Flag of Lancashire | |
Proportion: | 3:5 |
Adoption: | 20 November 2008 |
Design: | A red rose flower on a yellow (gold) field. |
Designer: | Friends of Real Lancashire |
A flag consisting of a red rose on a gold field is currently used to represent the historic county of Lancashire.[1] A red rose is a traditional symbol of Lancashire, and red and yellow are also the livery colours of the county.[2] The flag was designed by the Friends of Real Lancashire, a pressure group which promotes the historic county of Lancashire,[3] and registered with the Flag Institute, a British charity which promotes vexillology,[4] in 2008.
The flag has been flown from public buildings within the historic county on Lancashire Day (27 November), including County Hall in Preston,[5] St Helens Town Hall,[6] and the Ministry for Housing, Communities, and Local Government building in London. It has also been raised on public flagpoles in Littleborough and Milnrow, in the borough of Rochdale.[7]
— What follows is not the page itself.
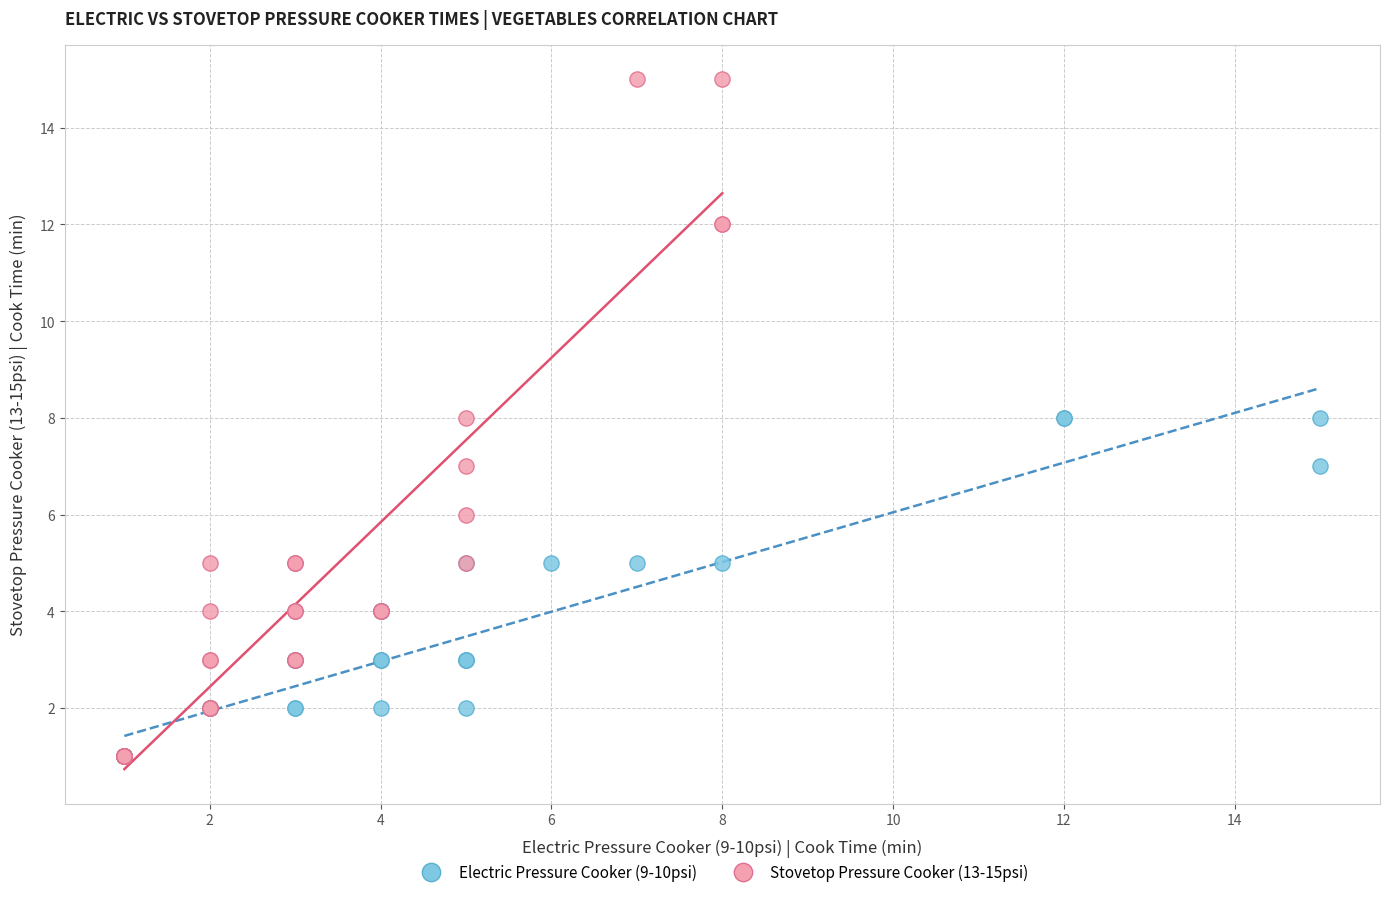

Which series has the largest Y range (max minus min)?

Stovetop Pressure Cooker (13-15psi)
An unofficial Lancashire flag, a red rose on a white field, was never registered. When an attempt was made to register it with the Flag Institute, it was found that this flag had already been registered by the town of Montrose, Angus, several hundred years earlier with the Lyon Office. As the Flag Institute will not register two flags of the same design within the United Kingdom, Lancashire's official flag was registered — in 2008 — as a red rose on a gold field. The background was chosen as it, along with red, are the livery colours of the county.[8]